On any given night the calendar is filled with teams: Sister Sex Wolf, Goose, Free Cake, Butter High and Power Nap.
Just a typical night at Queens Secret Improv Club in Long Island City.
QSIC shows span about an hour with each of the four teams — except on Friday’s House Team night — improvising for about 20 minutes. They make the audience (a small group of about five to 10 nonperformers a night) laugh, confused and a little bit uncomfortable.
“Getting an audience for improv is always hard because people worry it will be inconsistent or perhaps they don’t understand it whereas the more I worked alongside QSIC and FO [Face Off, another improv club that teaches and promotes improv at the Secret Theatre] I realized that improvisers are for the most part dedicated and trained,” said Secret Theatre Artistic Director Richard Mazda, adding improv shows are like Gump’s box of chocolate — “you never know what you are going to get.”
On Thursday at the 7:30 p.m. INDIEPak Chopra show there was a prison scene, a Thanksgiving dinner eaten off 3-foot-long breasts, an angry wife with a gun and an awkward softball scene.
“I’ve found improvisors to be some of the most clever and intelligent people I’ve encountered,”said Lane Kwederis, an improvisor with team Power Nap. “They let themselves do ridiculous things or play absurdly crazy or silly characters but they always play at the top of their intelligence. I feel like it’s the perfect fusion between being an adult and a kid all at once.”
QSIC Communications Director Athos Cakiades and Artistic Director Frank Angelini started the club at the Secret Theatre in Long Island City two years ago.
The duo, who met at a 101 improv class at the city’s top club, Upright Citizens Brigade, saw a niche for a place for indie teams (a group put together by anyone, in improv lingo) and house teams (a group currated by the theater’s artistic director) to perform on a weekly basis.
“There’s few opportunities for a weekly show,” said Cakiades, who performs on Thursday at the 9 p.m. QSIC at Heart show with team Frosting Hangover and Friday night at the six-team house show with Butter High. “You improve a lot if you perform regularly.”
Everyone seems to get into improvisation for a different reason.
Cakiades understands improv isn’t a way to make a living, but uses it as a way stay sharp for other auditions and become ingrained in the acting community.
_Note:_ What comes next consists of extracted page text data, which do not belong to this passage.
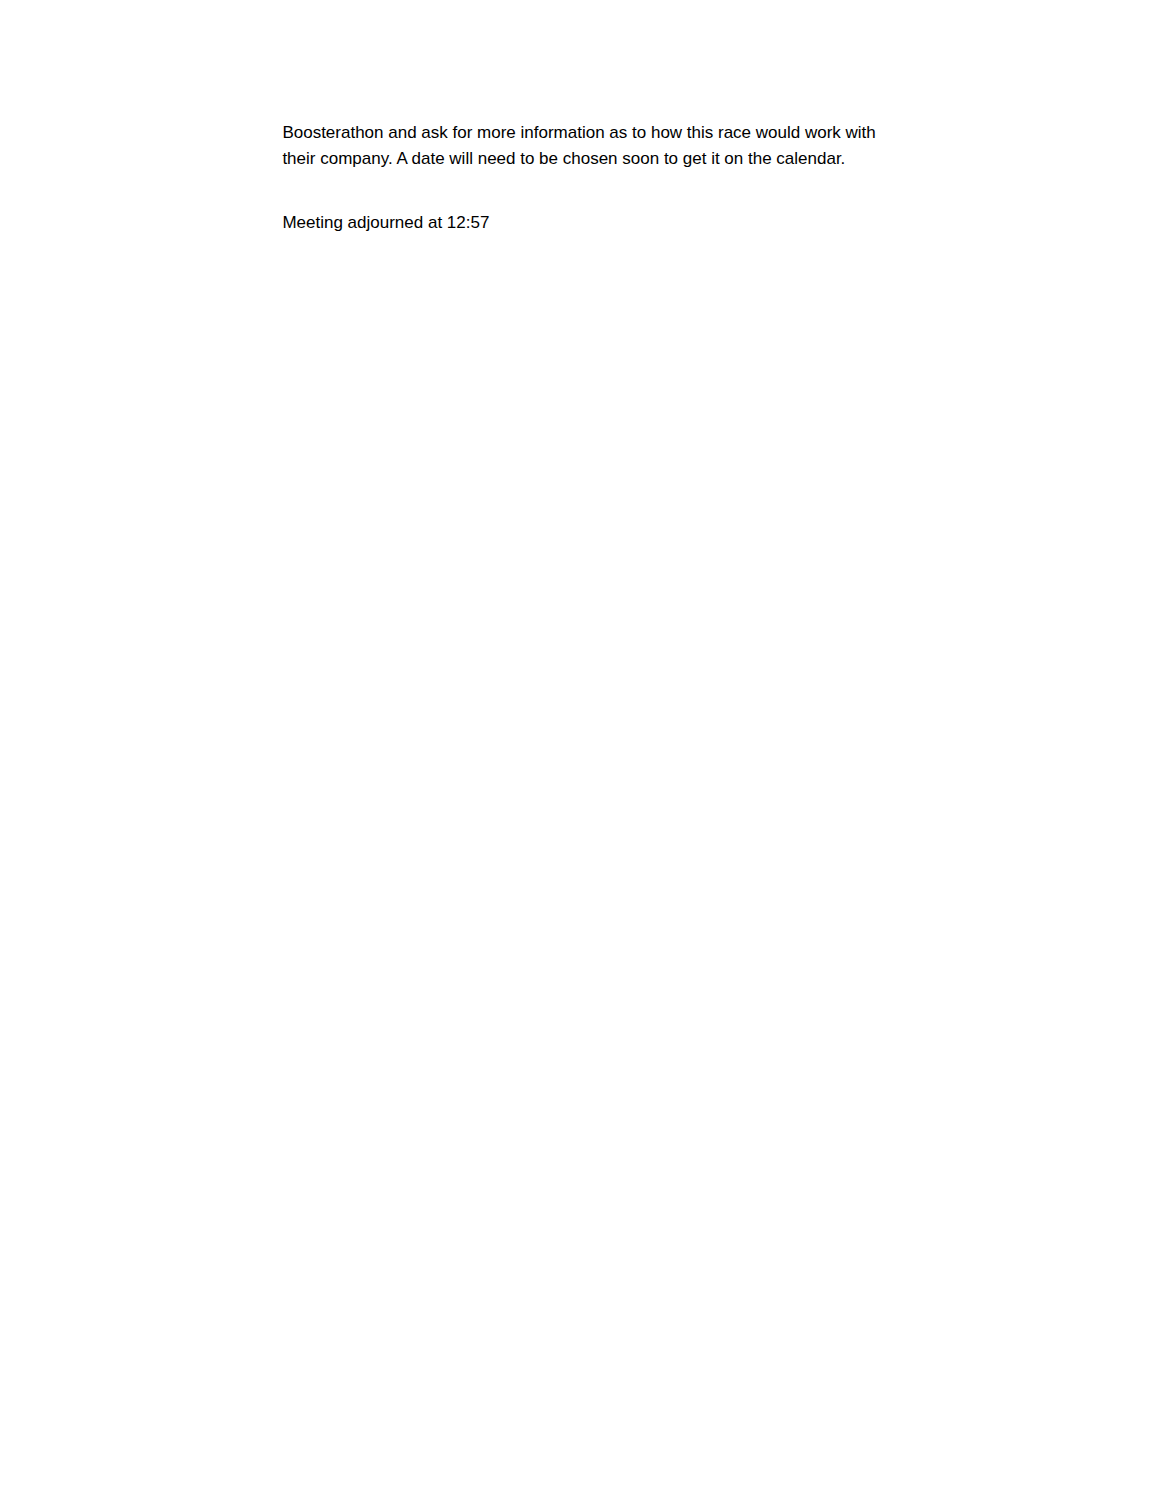Boosterathon and ask for more information as to how this race would work with their company. A date will need to be chosen soon to get it on the calendar.
Meeting adjourned at 12:57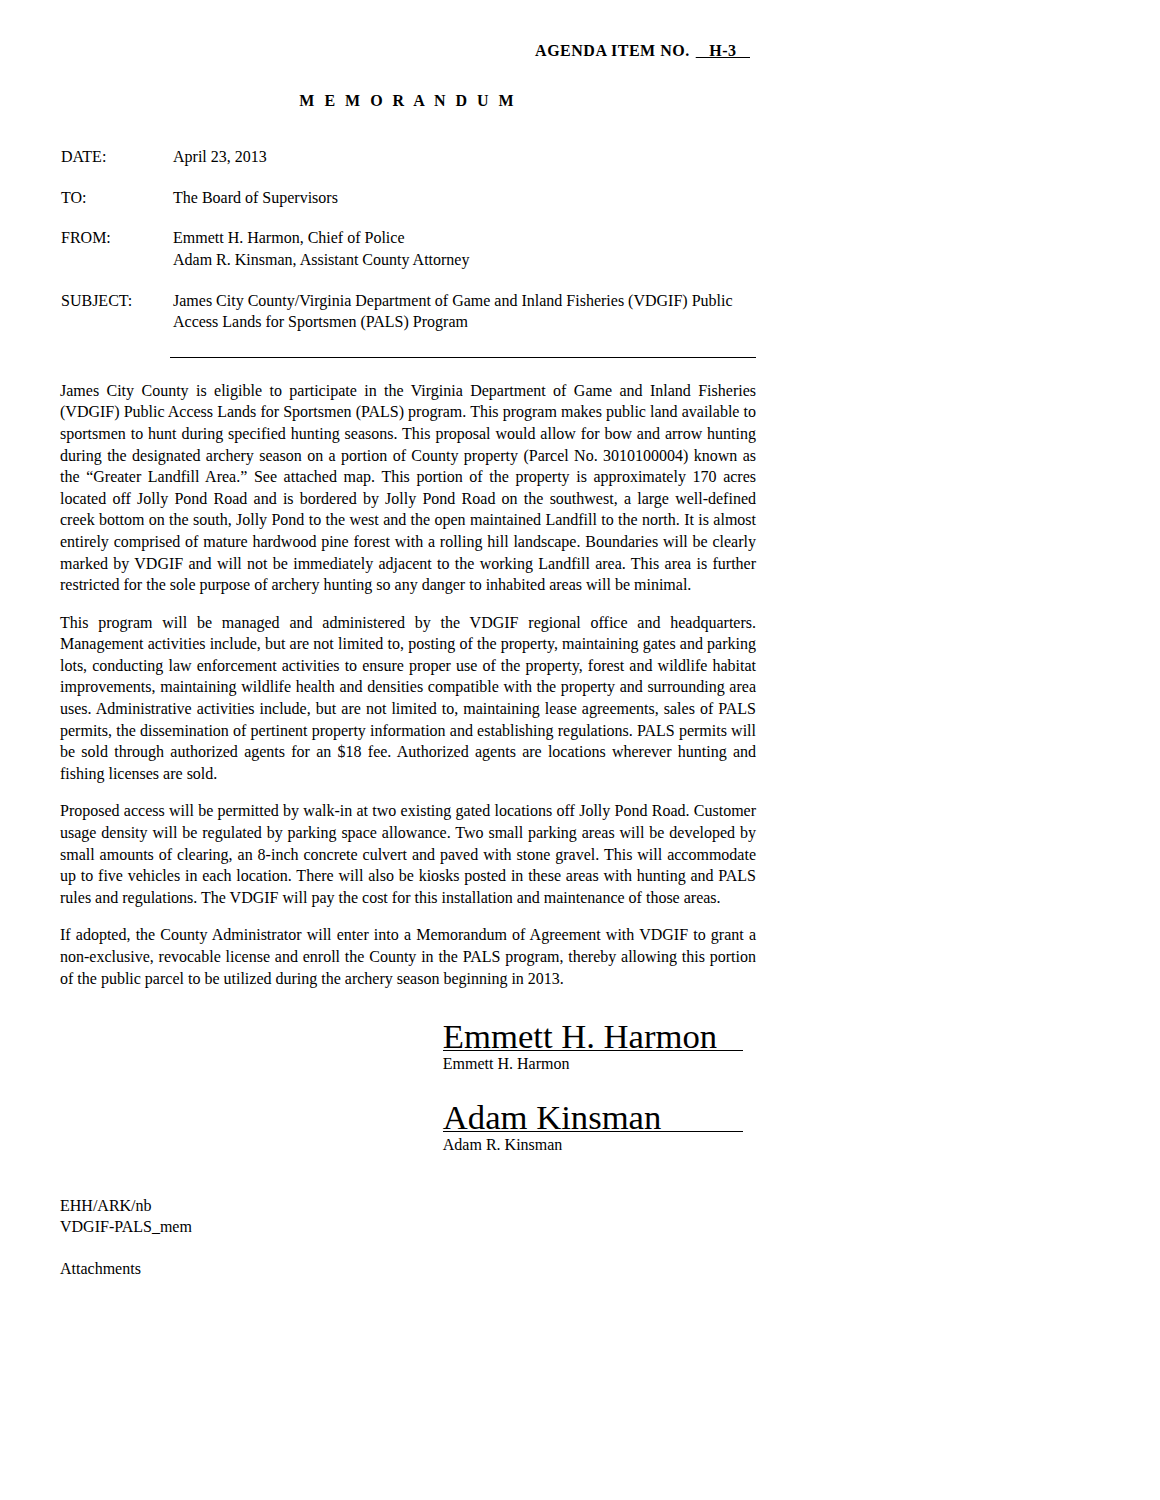AGENDA ITEM NO. H-3
M E M O R A N D U M
| DATE: | April 23, 2013 |
| TO: | The Board of Supervisors |
| FROM: | Emmett H. Harmon, Chief of Police Adam R. Kinsman, Assistant County Attorney |
| SUBJECT: | James City County/Virginia Department of Game and Inland Fisheries (VDGIF) Public Access Lands for Sportsmen (PALS) Program |
James City County is eligible to participate in the Virginia Department of Game and Inland Fisheries (VDGIF) Public Access Lands for Sportsmen (PALS) program. This program makes public land available to sportsmen to hunt during specified hunting seasons. This proposal would allow for bow and arrow hunting during the designated archery season on a portion of County property (Parcel No. 3010100004) known as the “Greater Landfill Area.” See attached map. This portion of the property is approximately 170 acres located off Jolly Pond Road and is bordered by Jolly Pond Road on the southwest, a large well-defined creek bottom on the south, Jolly Pond to the west and the open maintained Landfill to the north. It is almost entirely comprised of mature hardwood pine forest with a rolling hill landscape. Boundaries will be clearly marked by VDGIF and will not be immediately adjacent to the working Landfill area. This area is further restricted for the sole purpose of archery hunting so any danger to inhabited areas will be minimal.
This program will be managed and administered by the VDGIF regional office and headquarters. Management activities include, but are not limited to, posting of the property, maintaining gates and parking lots, conducting law enforcement activities to ensure proper use of the property, forest and wildlife habitat improvements, maintaining wildlife health and densities compatible with the property and surrounding area uses. Administrative activities include, but are not limited to, maintaining lease agreements, sales of PALS permits, the dissemination of pertinent property information and establishing regulations. PALS permits will be sold through authorized agents for an $18 fee. Authorized agents are locations wherever hunting and fishing licenses are sold.
Proposed access will be permitted by walk-in at two existing gated locations off Jolly Pond Road. Customer usage density will be regulated by parking space allowance. Two small parking areas will be developed by small amounts of clearing, an 8-inch concrete culvert and paved with stone gravel. This will accommodate up to five vehicles in each location. There will also be kiosks posted in these areas with hunting and PALS rules and regulations. The VDGIF will pay the cost for this installation and maintenance of those areas.
If adopted, the County Administrator will enter into a Memorandum of Agreement with VDGIF to grant a non-exclusive, revocable license and enroll the County in the PALS program, thereby allowing this portion of the public parcel to be utilized during the archery season beginning in 2013.
Emmett H. Harmon
Emmett H. Harmon
Adam Kinsman
Adam R. Kinsman
EHH/ARK/nb
VDGIF-PALS_mem
Attachments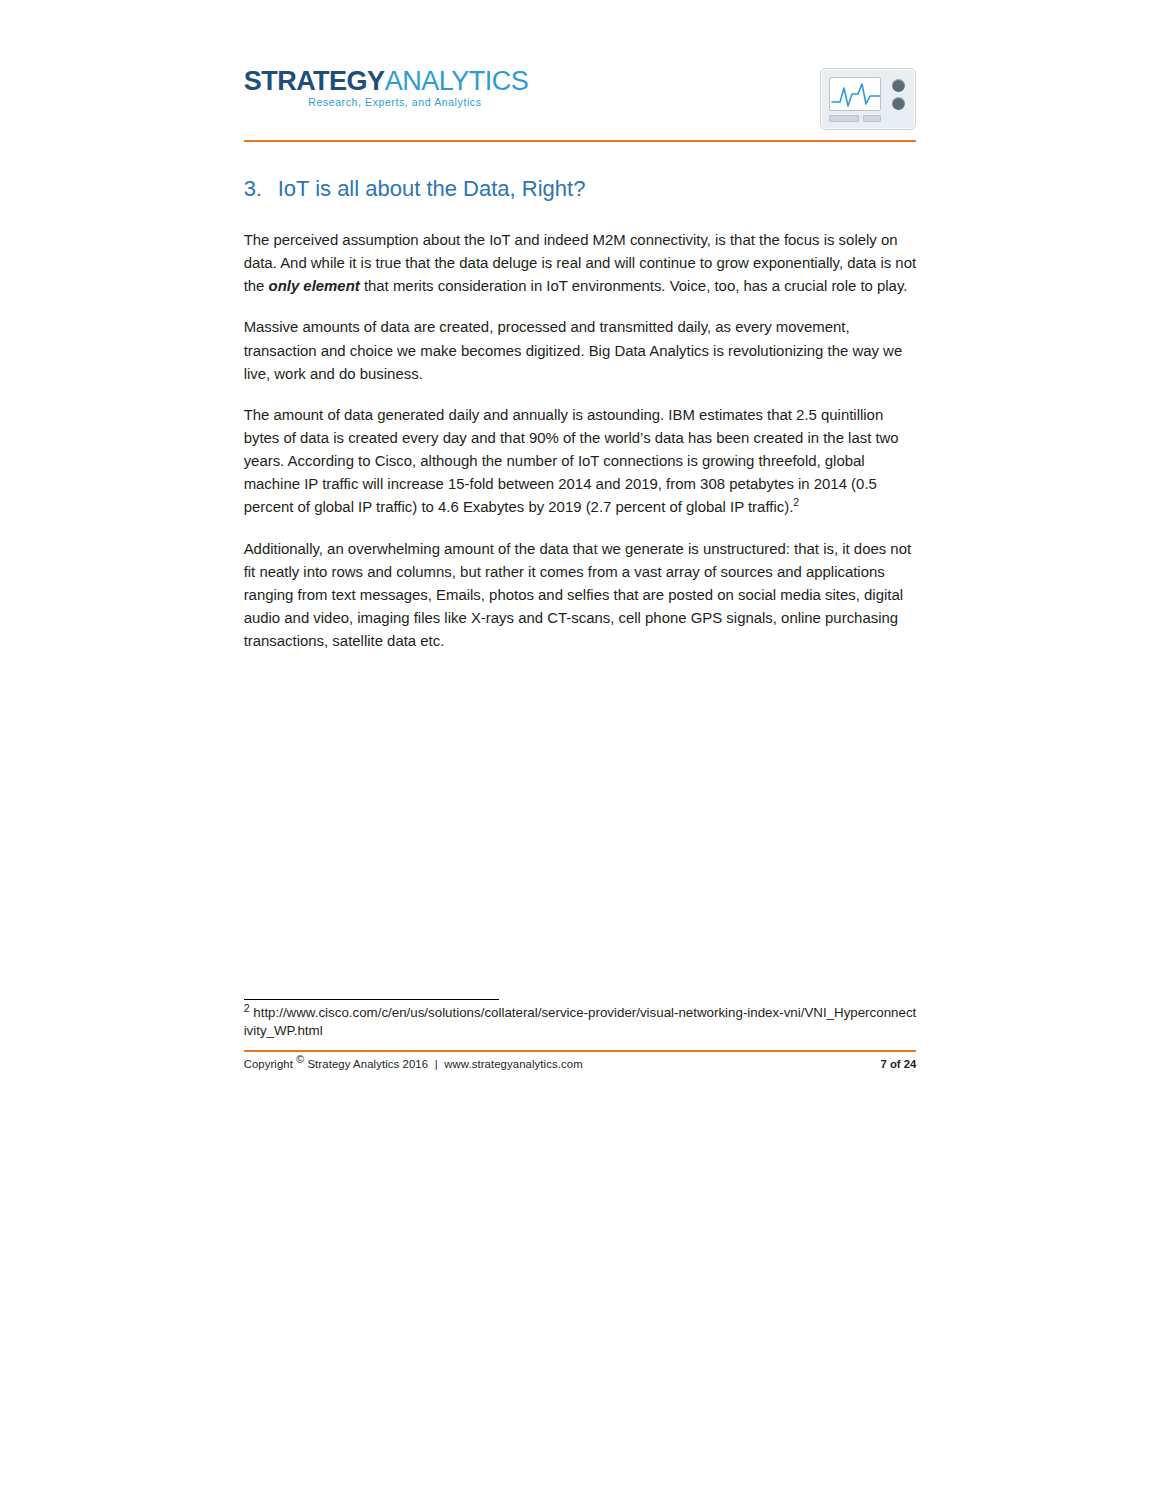STRATEGY ANALYTICS
Research, Experts, and Analytics
3. IoT is all about the Data, Right?
The perceived assumption about the IoT and indeed M2M connectivity, is that the focus is solely on data. And while it is true that the data deluge is real and will continue to grow exponentially, data is not the only element that merits consideration in IoT environments. Voice, too, has a crucial role to play.
Massive amounts of data are created, processed and transmitted daily, as every movement, transaction and choice we make becomes digitized. Big Data Analytics is revolutionizing the way we live, work and do business.
The amount of data generated daily and annually is astounding. IBM estimates that 2.5 quintillion bytes of data is created every day and that 90% of the world’s data has been created in the last two years. According to Cisco, although the number of IoT connections is growing threefold, global machine IP traffic will increase 15-fold between 2014 and 2019, from 308 petabytes in 2014 (0.5 percent of global IP traffic) to 4.6 Exabytes by 2019 (2.7 percent of global IP traffic).2
Additionally, an overwhelming amount of the data that we generate is unstructured: that is, it does not fit neatly into rows and columns, but rather it comes from a vast array of sources and applications ranging from text messages, Emails, photos and selfies that are posted on social media sites, digital audio and video, imaging files like X-rays and CT-scans, cell phone GPS signals, online purchasing transactions, satellite data etc.
2 http://www.cisco.com/c/en/us/solutions/collateral/service-provider/visual-networking-index-vni/VNI_Hyperconnectivity_WP.html
Copyright © Strategy Analytics 2016 | www.strategyanalytics.com
7 of 24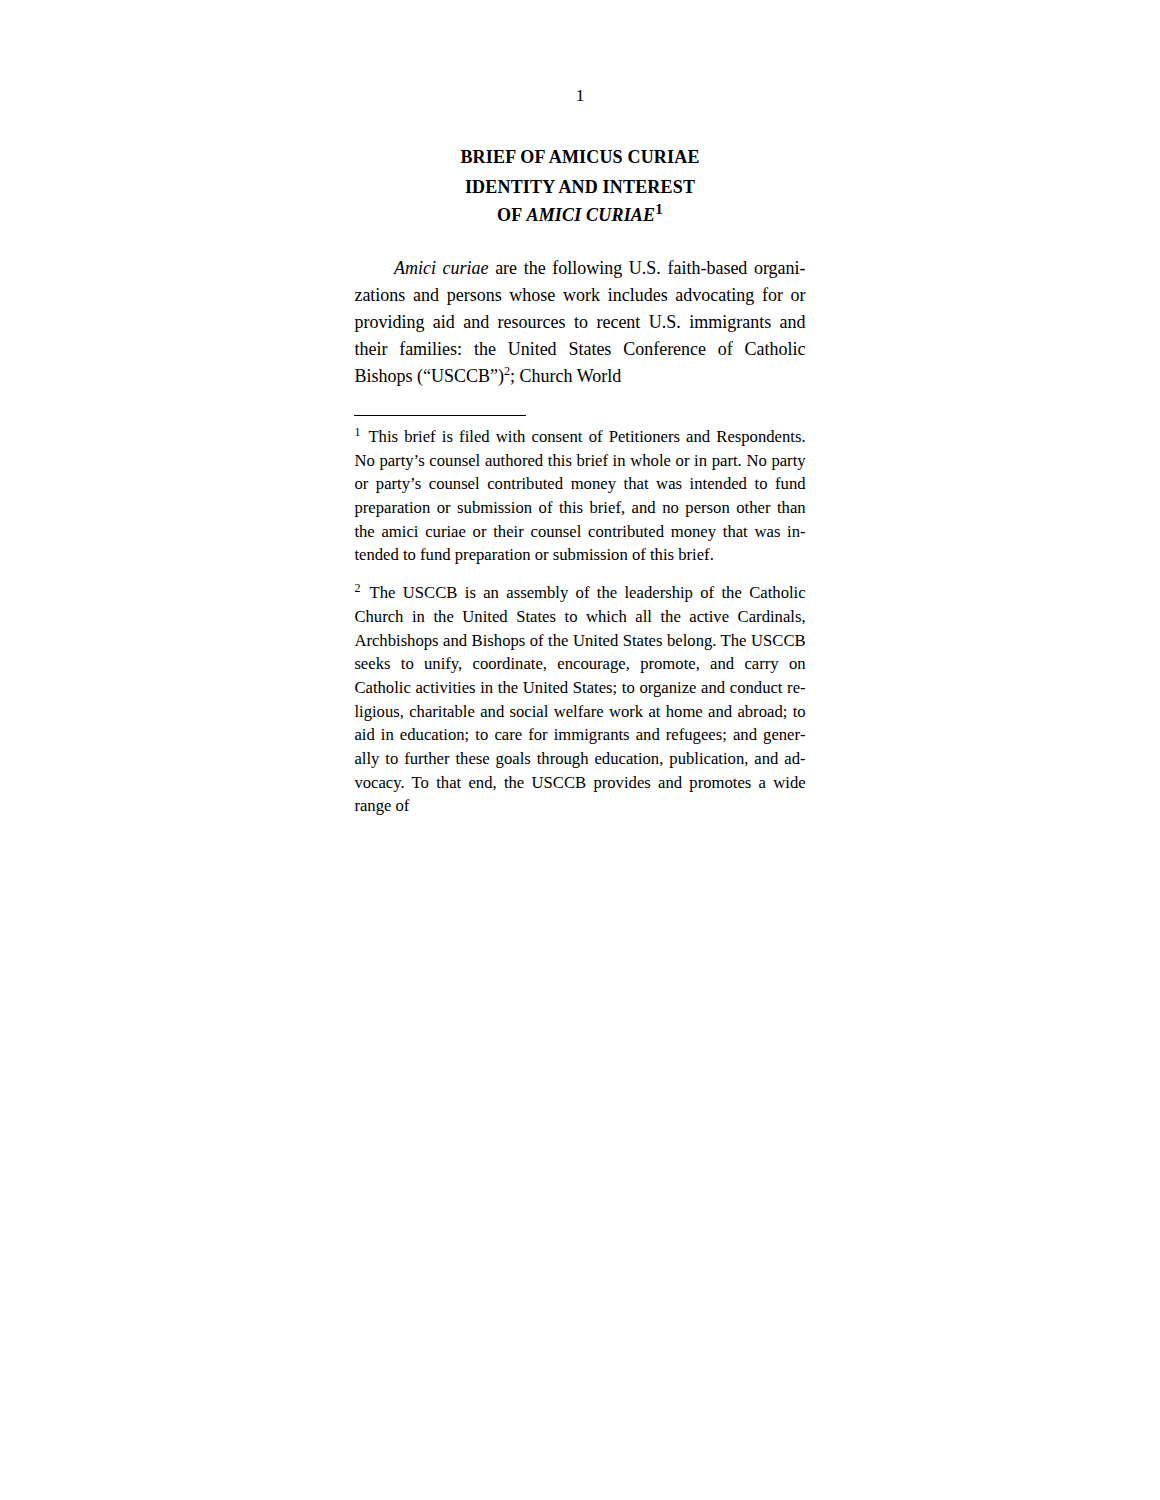1
BRIEF OF AMICUS CURIAE
IDENTITY AND INTERESTOF AMICI CURIAE1
Amici curiae are the following U.S. faith-based organizations and persons whose work includes advocating for or providing aid and resources to recent U.S. immigrants and their families: the United States Conference of Catholic Bishops (“USCCB”)2; Church World
1 This brief is filed with consent of Petitioners and Respondents. No party’s counsel authored this brief in whole or in part. No party or party’s counsel contributed money that was intended to fund preparation or submission of this brief, and no person other than the amici curiae or their counsel contributed money that was intended to fund preparation or submission of this brief.
2 The USCCB is an assembly of the leadership of the Catholic Church in the United States to which all the active Cardinals, Archbishops and Bishops of the United States belong. The USCCB seeks to unify, coordinate, encourage, promote, and carry on Catholic activities in the United States; to organize and conduct religious, charitable and social welfare work at home and abroad; to aid in education; to care for immigrants and refugees; and generally to further these goals through education, publication, and advocacy. To that end, the USCCB provides and promotes a wide range of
Others hope it will lead to an elusive comedy writing deal.
The city’s three biggest clubs — UCB, the People’s Improv Theater and Magnet — are hard to book and if a team does they are likely to get a monthly instead of a weekly slot, Cakiades said.
“Performing and practicing have very different dynamics and are both integral to the growth of an improv team. It’s important to have a regular schedule for shows just as much as practices and QSIC makes that a possibility,” Kwederis said. “Most serious improv teams practice weekly and ideally you should be performing just as much, if not more.”
The teams range from performing together for years to just for a bit.
Three QSIC teams have gone on to perform in the biggest improv festival, the Del Close Marathon.
Moving forward the QSIC plans to add a musical improvisation night to Saturday’s lineup and a show on Wednesday.